It’s been interesting for me to note that the Great Debate and Great Divide among young mothers of this generation is about nursing. And you gals can sure get excited….(and nasty!)
In my day, it was working (outside the home) moms vs. (working) at home moms. (Not to be confused with a whole new category: working-from-home moms.)
What was often forgotten was that we were all full-time moms, and that we all worked.
I remember going to annual dinners for the employees of the firm at which my husband worked when we were young parents. It was a large prestigious business in New York and I was frequently asked, “And what do you do?” When I responded that I was at home taking care of my young children, I always sensed a slight disdain and an immediate loss of interest in anything I might have had to say. The good thing was that each year, as my husband climbed the corporate ladder, I seemed to get a little more interesting. Also, more people had to be nice to me.

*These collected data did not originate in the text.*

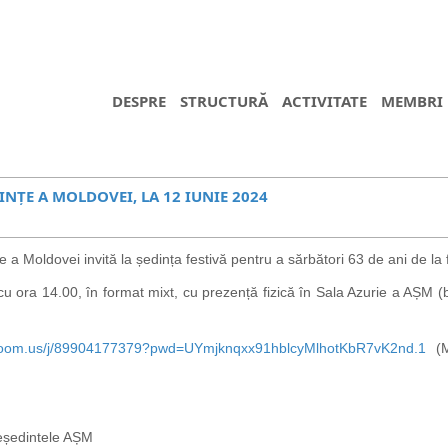
DESPRE
STRUCTURĂ
ACTIVITATE
MEMBRI
INȚE A MOLDOVEI, LA 12 IUNIE 2024
e a Moldovei invită la ședința festivă pentru a sărbători 63 de ani de la
u ora 14.00, în format mixt, cu prezență fizică în Sala Azurie a AȘM (bd
.zoom.us/j/89904177379?pwd=UYmjknqxx91hblcyMlhotKbR7vK2nd.1
(M
eședintele AȘM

There was real tension and divide between working-outside-the-home moms and working-at-home moms. A minefield was driving carpool. Many of the working-outside-the-home (w.o.t.h.) moms apparently thought that the working-at-home (w.a.h.) moms were brainlessly enjoying mahjong, bridge, and TV soap operas at home all day. So we were regularly imposed upon to pick up extra shifts of carpool duty and to be “understanding” if the w.o.t.h. moms were late or delinquent. I finally just had it with a w.o.t.h. mom who was consistently late having her child ready for pick-up or picking up my child on her driving day, excusing herself because she “worked.” When I finally protested, she said, “Well, carpool’s not the most important thing.” I spat out, “Well your kid should be the most important thing. And your commitments should be the most important thing. And that means that our kids have to get to school ON TIME.” She literally did not speak to me for years after that. And I honestly don’t remember if she shaped up.

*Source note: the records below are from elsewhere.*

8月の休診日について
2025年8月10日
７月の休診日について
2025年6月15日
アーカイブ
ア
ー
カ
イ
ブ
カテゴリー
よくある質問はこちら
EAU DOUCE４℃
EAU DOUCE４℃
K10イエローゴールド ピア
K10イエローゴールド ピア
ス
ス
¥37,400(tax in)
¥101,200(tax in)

During those years I and my w.a.h. friends spent much of our time involved in volunteer community work, shlepping our kids along as we worked and they played together. We made good use of our fine educations, skills and talents as we raised money, ran programs and generally kept the local community organizations going. We did fundraising and development, ran dinners and conferences, created educational programs, supervised paid staff and did everything necessary to keep the shuls (synagogues), schools and mikvah running. We made “friendly visits” and shopped for the homebound and drove cancer patients to their treatments as volunteers for the bikur cholim (organization for the sick.) The work was inherently valuable but, because we were not paid to do it, this work, as well as our full-time on-site parenting and, most distressingly, we ourselves, were often devalued by others, particularly w.o.t.h. moms.

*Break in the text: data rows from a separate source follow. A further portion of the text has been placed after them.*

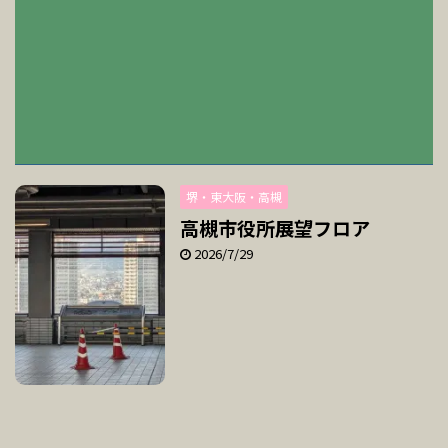
堺・東大阪・高槻
高槻市役所展望フロア
2026/7/29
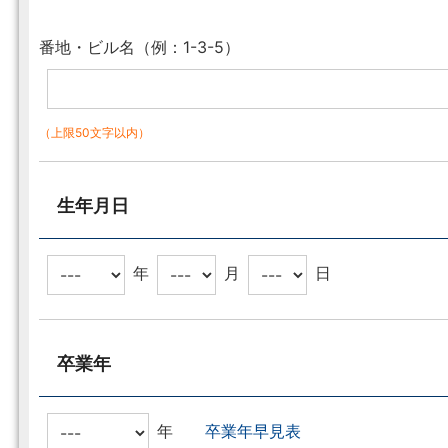
番地・ビル名（例：1-3-5）
（上限50文字以内）
生年月日
年
月
日
卒業年
年
卒業年早見表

These days, having the choice to be a full-time w.a.h. mom is a distinct luxury and, understandably, it is hard for many community organizations to find volunteers. That’s too bad on many levels. I learned things and gained skills that I would not have otherwise, if, immediately after graduate school, I had entered the profession for which I was trained. But I also learned other lessons that I could teach my children: that the best work is not necessarily the one for which you get a paycheck; it is the one that lets you learn and stretch, stimulates your imagination, takes advantage of your talents and teaches you skills. The best kind of work contributes positively to the community in which you live, and makes you feel productive and good about what you are doing. And all work which fits that bill, paid or unpaid, should be respected.
But the most essential lesson is that, for all of us moms, the most important work we will ever do, no matter what our style or our schedule, is raising our children to be good, decent, self-actualized people who will be as proud of us, what we do and who we are, as we are of them.